Effective Years: 2016-2021

Researchers at West Virginia University will develop a new theoretical framework for STEM departure that will detail the reasons why students leave STEM majors. The research extends Tinto's university departure model to include the career exploration process where a student leaves STEM but remains in college. The framework will be developed and tested by extensive measurement of demographic, social, academic, affective (self-efficacy, self-esteem, belonging), career exploration/aspirations and psychological variables at four longitudinal points in physics and mathematics introductory class sequences required for many STEM majors. The longitudinal measurement monitors evolution of a student's STEM career commitment and vocational identity, and determines factors that influence a decision to begin the process of STEM departure or lead to a well-investigated resolution to pursue a STEM career. The research will explore crucial questions influencing university STEM departure, including to what extent departure is preventable by modifying advising protocols, to what extent performance in these gate-keeper classes and its effect on self-efficacy influence the decision to change major, what psychological/social factors mark students beginning to explore non-STEM careers, and to what extent belonging influences retention, particularly of underrepresented women and rural students. The research will contribute to a deeper understanding of this important phenomenon. It also will inform the national discussion of STEM retention by producing a theoretical framework of STEM departure validated across a large, economically diverse pool of students.

The research design will implement a multi-stage analysis and measurement with the goal of modeling the process of STEM departure and quantifying the reasons for and markers of the departure process. Researchers will investigate in depth: (1) what modifications are needed in theoretical frameworks for college departure to explain intra-university departure from STEM disciplines, (2) the minimum information required to predict STEM departure and where STEM departure originates, (3) what fraction of STEM departure could be prevented by interventions, (4) how STEM departure markers differ for underserved populations, and (5) how to identify subpopulations of students where interventions will be most effective. Researchers will use institutional class-taking and outcome data to build a set of "survival" probabilities for individual classes and class-taking sequences.

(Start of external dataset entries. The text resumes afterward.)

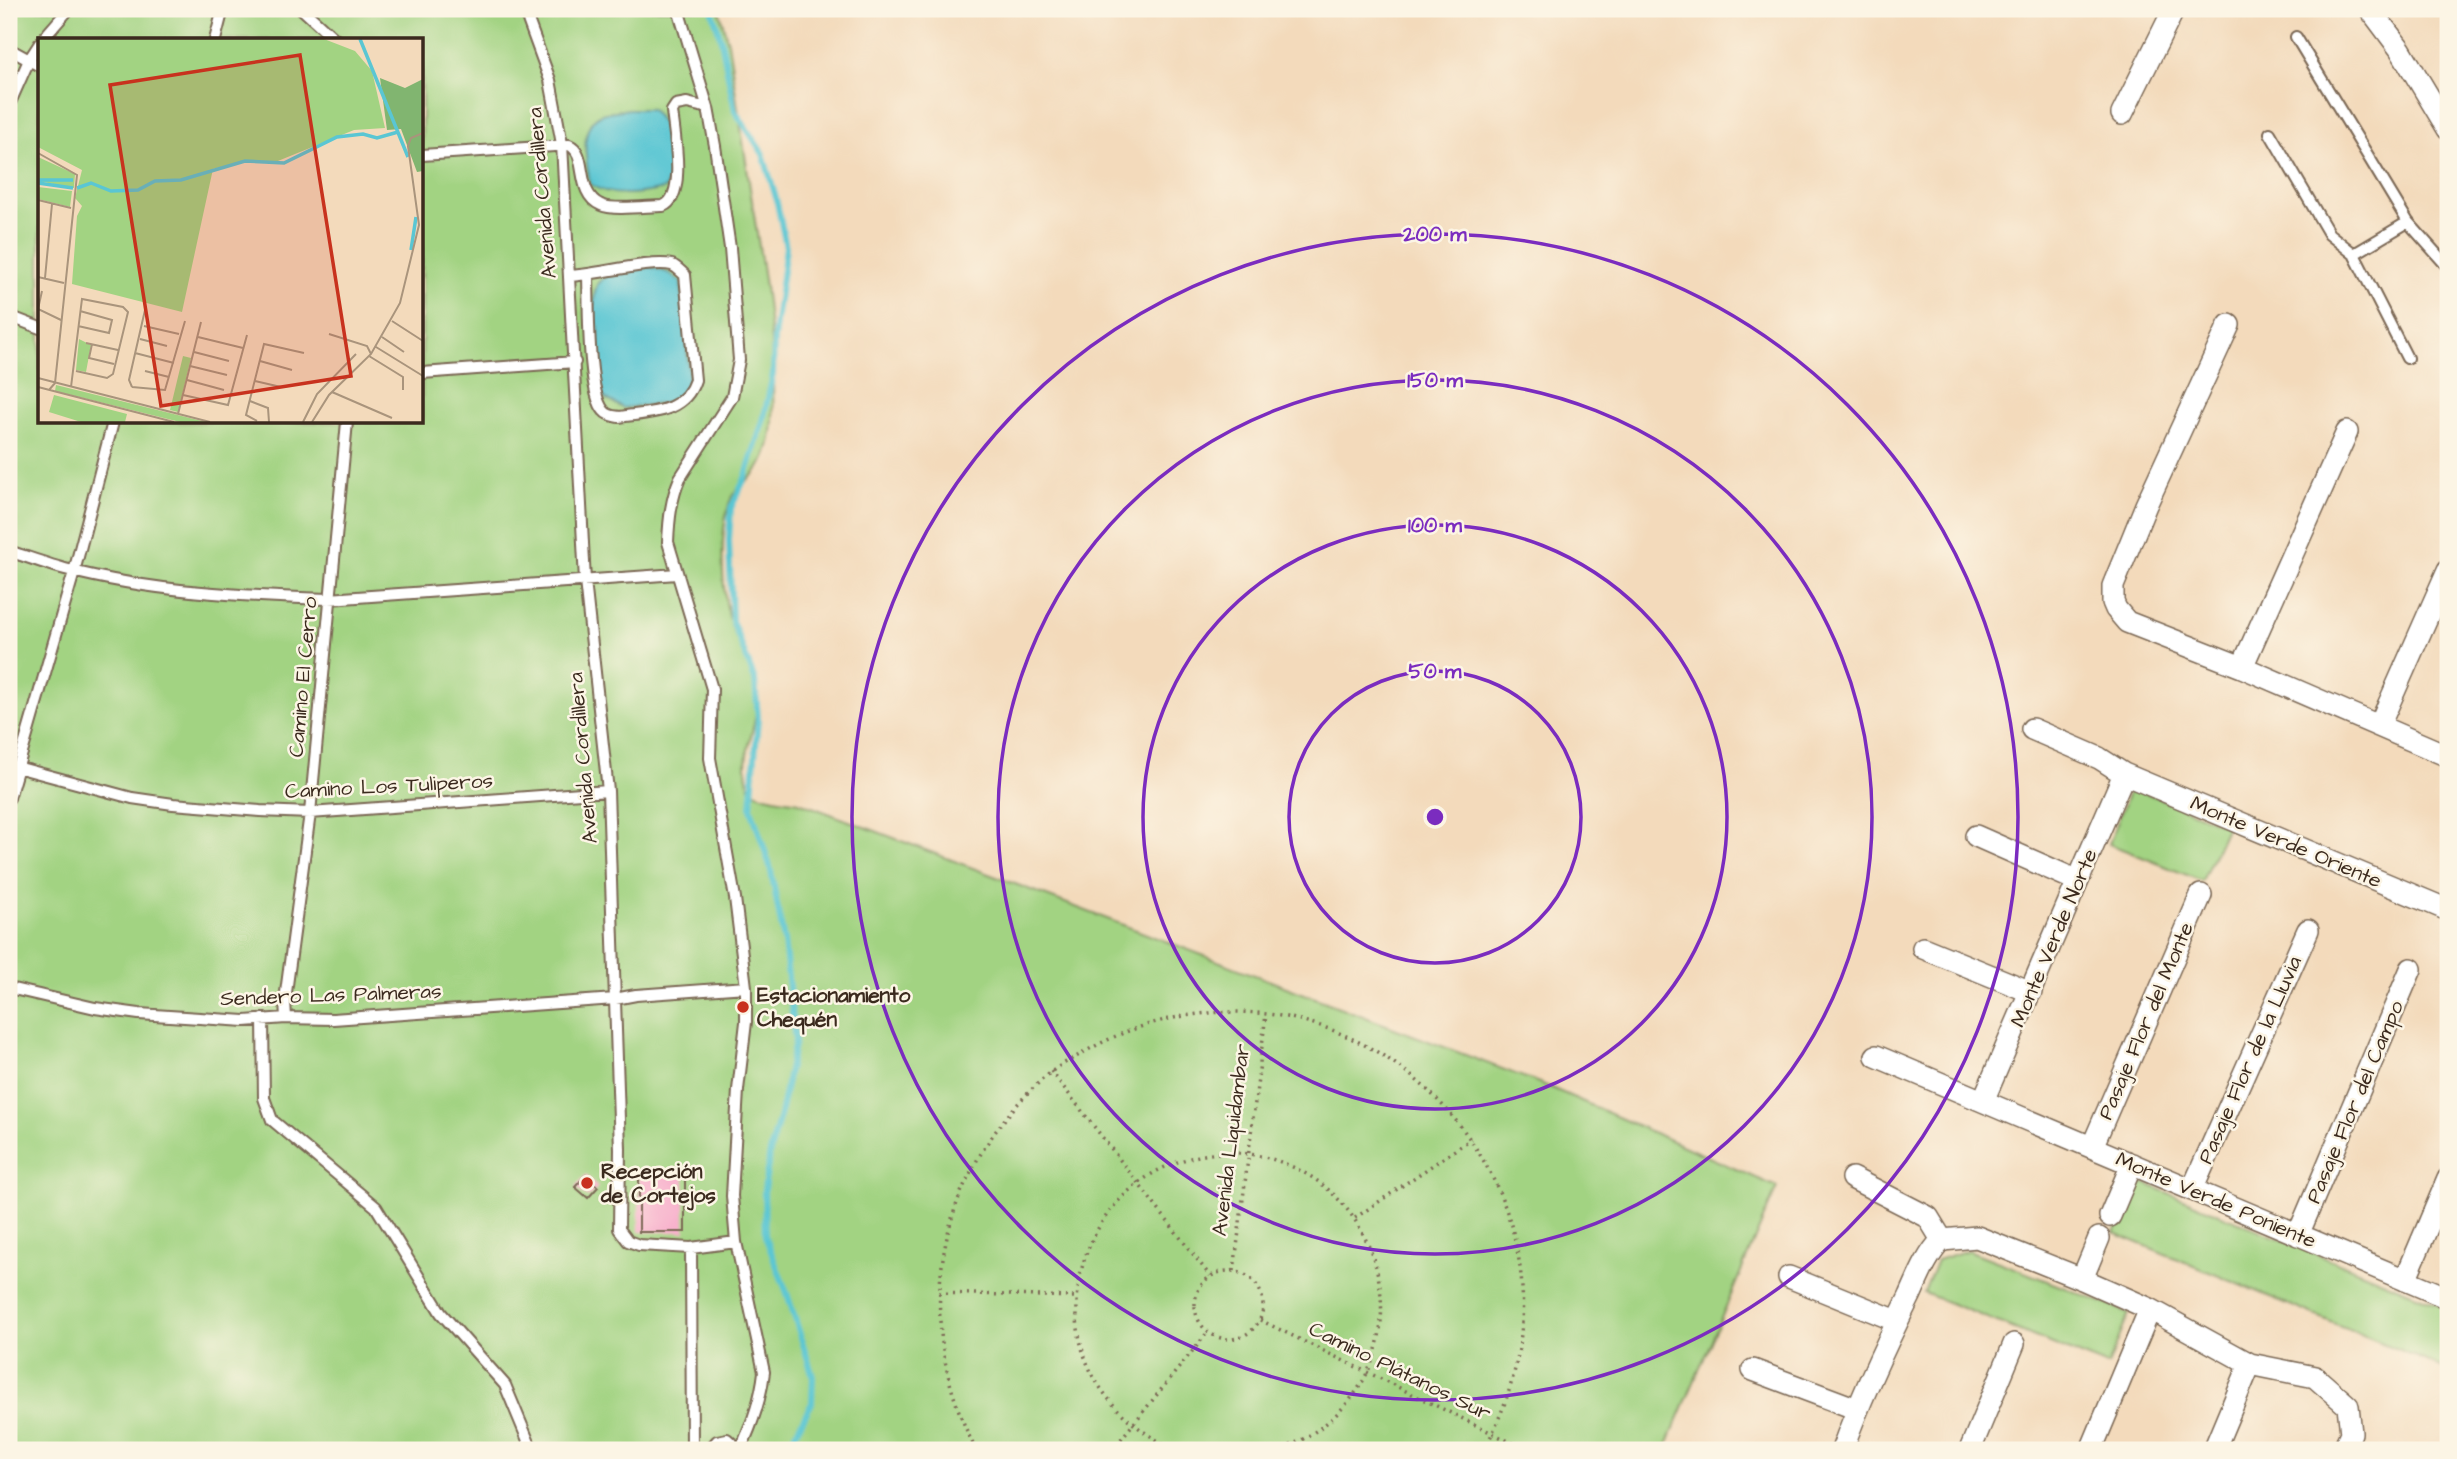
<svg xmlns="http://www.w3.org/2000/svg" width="2457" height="1459" font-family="'Architects Daughter',sans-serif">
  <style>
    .green { fill: #a2d382; stroke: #6e7e50; stroke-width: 2; fill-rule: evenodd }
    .water { fill: #5ac6d3; stroke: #4a7878; stroke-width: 2 }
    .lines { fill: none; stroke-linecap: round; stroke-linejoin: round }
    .stream { stroke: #5ac6d3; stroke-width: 6 }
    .building { fill: #f7a8c9 }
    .lane-casing { stroke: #7b6855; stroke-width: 14 }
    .street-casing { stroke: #7b6855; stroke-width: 24 }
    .path { stroke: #7b6855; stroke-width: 3.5; stroke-dasharray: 2 5; stroke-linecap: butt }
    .lane { stroke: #fff; stroke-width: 10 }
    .street { stroke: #fff; stroke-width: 21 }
    .ring { fill: none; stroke: #7b2cbf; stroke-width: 3.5 }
    .poi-dot { fill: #c8321e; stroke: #fcf5e5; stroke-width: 2.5 }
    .labels { text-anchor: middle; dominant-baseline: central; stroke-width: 5; stroke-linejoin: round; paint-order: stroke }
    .street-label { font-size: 21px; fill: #3b2a1e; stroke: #fcf5e5 }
    .poi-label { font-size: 21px; font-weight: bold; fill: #3b2a1e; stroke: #fcf5e5; text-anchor: start }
    .inset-river { fill: none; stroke: #5ac6d3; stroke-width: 3.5 }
    .inset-road { fill: none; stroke: #a9947c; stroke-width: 2 }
    .view { fill: #c8321e; fill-opacity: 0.15; stroke: #c8321e; stroke-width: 3.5 }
    .inset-edge { fill: none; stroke: #3b2a1e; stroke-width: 3.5 }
    .centre { fill: #7b2cbf; stroke: #fcf5e5; stroke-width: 3.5 }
    .ring-label { font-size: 21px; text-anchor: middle; font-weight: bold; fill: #7b2cbf; stroke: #fcf5e5; stroke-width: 5; stroke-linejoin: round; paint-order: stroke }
  </style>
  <rect width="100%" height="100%" fill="#fcf5e5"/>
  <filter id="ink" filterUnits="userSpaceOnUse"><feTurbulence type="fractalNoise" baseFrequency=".0143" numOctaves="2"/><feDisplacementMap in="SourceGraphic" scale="14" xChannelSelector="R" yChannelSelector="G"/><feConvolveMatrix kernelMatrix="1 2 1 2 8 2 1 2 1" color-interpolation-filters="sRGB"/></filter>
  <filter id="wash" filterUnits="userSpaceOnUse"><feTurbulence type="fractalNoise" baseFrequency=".00686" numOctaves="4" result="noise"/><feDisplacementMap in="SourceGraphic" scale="28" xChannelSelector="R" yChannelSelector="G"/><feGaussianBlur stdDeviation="1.57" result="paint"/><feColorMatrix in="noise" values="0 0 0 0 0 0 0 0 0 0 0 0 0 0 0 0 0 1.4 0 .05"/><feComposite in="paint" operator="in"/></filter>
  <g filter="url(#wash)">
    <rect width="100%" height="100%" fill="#f3dabb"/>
    <!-- green -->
    <path class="green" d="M9 9H719L728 42C737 102 746 161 755 221 764 276 772 328 773 384 774 414 776 452 753 475 741 486 732 491 728 508 719 540 721 603 735 634 744 653 756 671 758 693 760 722 737 759 750 787 754 797 788 800 799 802L1547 1086 1777 1187 1665 1450H9ZM40 40H422V422H40Z
      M2131 787 2227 826 2202 881 2109 844Z
      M2137 1180 2448 1308V1370L2114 1233Z
      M1968 1250 2129 1313 2108 1366 1924 1293 1937 1260Z"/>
    <!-- water -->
    <path class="water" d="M629 109H651C671 128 676 163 665 189 641 194 611 199 590 184 587 164 577 124 602 114 610 111 621 110 629 109Z
      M651 267 669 273 681 282 689 375 688 393 675 402 623 408 601 396C599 375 587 294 599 282 611 270 635 270 651 267Z"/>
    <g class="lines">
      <!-- stream -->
      <path class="stream" d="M712 9 721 40 735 111 763 154 776 198 786 247 774 338 773 374 763 421 746 476 731 508 729 540 732 621 755 680 758 718 751 808 770 866 784 941 795 1041 780 1115 770 1152 764 1189 765 1236 787 1293 813 1376 812 1403 786 1450"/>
    </g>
    <g id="blocks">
      <!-- building -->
      <path class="building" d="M639 1172H685V1232H639Z
        M586 1175 598 1187 588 1198 575 1187Z"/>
    </g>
  </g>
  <g filter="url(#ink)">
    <use href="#blocks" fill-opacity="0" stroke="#7b6855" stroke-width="2"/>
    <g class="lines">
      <!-- lane casing -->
      <g class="lane-casing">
        <path id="lane" d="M302 9 336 40
          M524 9 550 80 562 144 585 581 608 791 620 1149 619 1229 628 1241 639 1245 691 1248 736 1242
          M678 9 708 108 715 146 730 248 739 360 732 397 680 478C671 499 669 519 668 542L712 689 710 758 735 898 746 987V1022L738 1090 732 1196 736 1242 764 1372C761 1399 752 1425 740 1450
          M2296 37 2408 222 2448 267
          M42 40 69 9
          M215 40 223 9
          M9 49 40 66
          M9 105 29 60 40 43
          M2270 133 2329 234 2354 254 2407 358
          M422 155 569 145C589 153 574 193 601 205 613 211 648 206 663 206 687 197 674 132 672 111L676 105 687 103 708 108
          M2354 254 2408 222
          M569 276C596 275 650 260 672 265 677 267 681 272 685 275L695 380C684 414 650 412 619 417 614 416 608 416 604 411 587 392 589 305 588 276
          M9 316 40 328
          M422 373 575 362
          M9 551C27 557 46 564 65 569 151 592 240 596 329 599L677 574
          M9 765 132 798 173 804 260 811 310 813 608 791
          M9 798 74 572 113 422
          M9 988 95 1008 139 1014 245 1021 286 1018 333 1019 615 999 636 995 746 987
          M286 1018 285 1000 310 813 347 422
          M263 1019 264 1098 272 1120 376 1207 441 1313 505 1385 532 1450
          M691 1248 692 1450
          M709 1450 717 1441 727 1439 739 1450"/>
      </g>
      <!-- street casing -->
      <g class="street-casing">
        <path id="street" d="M2370 9 2400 49 2448 129
          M2122 114 2174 9
          M2229 325 2146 505 2113 586V602L2116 609 2127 622 2242 667 2448 756
          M2242 667 2347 432
          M2379 726 2448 570
          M2032 729 2099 758 2124 774 2448 910
          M1976 836 2078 881
          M1923 948 2031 992
          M1876 1056 2448 1298
          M1983 1101 2124 774
          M2092 1147 2201 895
          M1852 1178 1928 1217 1942 1240
          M2192 1190 2308 930
          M2110 1216 2132 1164
          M2298 1235 2411 969
          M1942 1240 1977 1237 2082 1279 2150 1309 2250 1364 2315 1377 2348 1406 2351 1433 2343 1450
          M1789 1277 1897 1321
          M2082 1279 2099 1238
          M2405 1280 2448 1179
          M1753 1370 1857 1409
          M1842 1450C1861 1397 1885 1346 1910 1296 1919 1276 1927 1255 1942 1240
          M1970 1450 2014 1344
          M2091 1450 2150 1309
          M2214 1450 2250 1364"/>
      </g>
      <!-- path -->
      <path class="path" d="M1051 1071 1210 1276
        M1355 1218 1471 1139
        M1234 1271 1266 1014
        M1195 1305a34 34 0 1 1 68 0a34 34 0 1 1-68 0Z
        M939 1293 1076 1297
        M1260 1320 1527 1450
        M976 1450C935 1370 927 1280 960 1195 979 1149 1011 1105 1050 1073 1059 1065 1071 1060 1081 1054 1128 1026 1180 1012 1234 1012 1398 1012 1532 1159 1522 1322 1519 1368 1505 1410 1484 1450
        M1112 1450 1208 1332
        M1176 1450C1122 1425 1080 1379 1077 1317 1075 1268 1093 1222 1130 1190 1156 1167 1188 1155 1222 1153 1254 1151 1286 1161 1313 1178 1385 1225 1406 1335 1348 1402 1329 1424 1307 1439 1280 1450"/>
      <!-- lane -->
      <use href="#lane" class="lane"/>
      <!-- street -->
      <use href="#street" class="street"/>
    </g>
  </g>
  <!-- distance rings -->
  <g class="ring">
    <circle cx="1435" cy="817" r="146"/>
    <circle cx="1435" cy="817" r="292"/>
    <circle cx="1435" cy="817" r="437"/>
    <circle cx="1435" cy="817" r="583"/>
  </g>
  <!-- markers -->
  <g class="poi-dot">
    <circle cx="743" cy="1007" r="7"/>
    <circle cx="587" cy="1183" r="7"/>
  </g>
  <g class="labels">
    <!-- street labels -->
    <g class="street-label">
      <text transform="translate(542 193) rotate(-95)">Avenida Cordillera</text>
      <text transform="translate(303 677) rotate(-85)">Camino El Cerro</text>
      <text transform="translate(583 758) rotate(-95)">Avenida Cordillera</text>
      <text transform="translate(389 786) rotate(-3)">Camino Los Tuliperos</text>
      <text transform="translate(2286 842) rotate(23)">Monte Verde Oriente</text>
      <text transform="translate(2054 938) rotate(-67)">Monte Verde Norte</text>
      <text transform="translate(331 995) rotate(-2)">Sendero Las Palmeras</text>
      <text transform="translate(2146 1021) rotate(-67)">Pasaje Flor del Monte</text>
      <text transform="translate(2250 1060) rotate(-66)">Pasaje Flor de la Lluvia</text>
      <text transform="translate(2355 1102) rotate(-67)">Pasaje Flor del Campo</text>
      <text transform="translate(1231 1140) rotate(-83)">Avenida Liquidambar</text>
      <text transform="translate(2216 1200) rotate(23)">Monte Verde Poniente</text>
      <text transform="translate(1400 1371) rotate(26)">Camino Plátanos Sur</text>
    </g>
    <!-- poi labels -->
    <g class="poi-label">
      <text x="757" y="995">Estacionamiento<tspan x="757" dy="24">Chequén</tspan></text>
      <text x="601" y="1171">Recepción<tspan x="601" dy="24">de Cortejos</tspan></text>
    </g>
  </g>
  <!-- overview -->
  <g transform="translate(38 38)">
    <rect width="385" height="385" fill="#f3dabb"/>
    <path d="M0 1H286L317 13 334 33 347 90 316 92 235 125 208 123 175 131 144 274 34 246 39 178 44 168 37 160 44 132 0 109ZM0 119 37 136 36 150 0 143ZM0 149 34 153 32 169 0 161ZM41 301 53 307 48 334 38 332ZM145 318 153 320 140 374 132 372ZM18 347 168 384H142L17 353ZM16 357 89 376 87 384H43L11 374Z" fill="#a2d382"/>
    <path d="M342 40 367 50 385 41V133L379 134 363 91 349 92Z" fill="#81b570"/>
    <path class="inset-river" d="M322 1 370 119M0 142H35M0 145 35 150M39 150 53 145 73 153 100 152 117 143 143 142 207 123 246 125 299 99 325 96 339 100 360 94M373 212 378 179"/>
    <path class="inset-road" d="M0 115 39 137 17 345 11 352M0 162 33 170M0 239 26 245M7 240 14 166M4 253 0 271 23 282M354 283 385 303M40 288 71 295 74 282 42 273M106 288 141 296M291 296 329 308 333 316M160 299 205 310M344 299 366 314M102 301 129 308M48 305 80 312M54 306 51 320 76 326M338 309 385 338M156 314 191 323M97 315 136 325M331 318 365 339V352M222 323 254 332M152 328 189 337M107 333 131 339M0 340 172 384M149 342 186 352M217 343 243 349M0 349 136 384M33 349 44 261 85 269 90 274 75 336 69 340 38 333M94 349 127 352 147 283M94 349 91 342 107 272M294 354 354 380M145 357 190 367 209 297M212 363 230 370 231 384M140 376 163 284M219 383 208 377 226 306 266 315M265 384 279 356 318 316M274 384 291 357 333 316 362 265 381 187 370 108 373 100 385 95"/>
    <path class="view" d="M262 17 313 338 123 368 72 47Z"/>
    <rect width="385" height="385" class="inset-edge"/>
  </g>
  <circle cx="1435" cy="817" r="10" class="centre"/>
  <g class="ring-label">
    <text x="1435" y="241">200 m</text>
    <text x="1435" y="387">150 m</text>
    <text x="1435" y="532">100 m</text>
    <text x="1435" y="678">50 m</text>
  </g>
  <!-- margin -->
  <rect width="2457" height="1459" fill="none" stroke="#fcf5e5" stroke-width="35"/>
</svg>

Linear regression analysis then be used to analyze how these probabilities are affected by (1) the student's intrinsic characteristics (ability measured by ACT/SAT, race and ethnicity, socioeconomic status, first generation status, and personality profile), (2) the student's academic preparation (high school GPA and high school course-taking patterns), (3) the student's academic performance in his or her current class (measured by attendance patterns and assignment grades), (4) the students current social connectedness to both family and university structures and communities, and (5) the student's current affective state, his or her self-efficacy, sense of belonging, self-esteem, and STEM identity. Latent growth modeling will track changes in these factors over time. In parallel, the student's vocational identity status, his or her state of career exploration and career decision making, will be monitored. Using the four-point longitudinal measurement, transitions in the student's vocational identity state (particularly changes that indicate a renewed career exportation process and therefore the threat of STEM departure) will be correlated with previous changes in survival probabilities and with changes in the student's affective, academic, or social state. Signatures to inform advisers of at risk students and general changes to advising protocols will be developed. Campus social/academic structures that promote retention will be identified. At all levels, differential results for underrepresented students will be investigated with the goal of designing interventions that target these populations.

This project is supported by NSF's EHR Core Research (ECR) program. The ECR program emphasizes fundamental STEM education research that generates foundational knowledge in three areas: STEM learning and learning environments, broadening participation, and workforce development.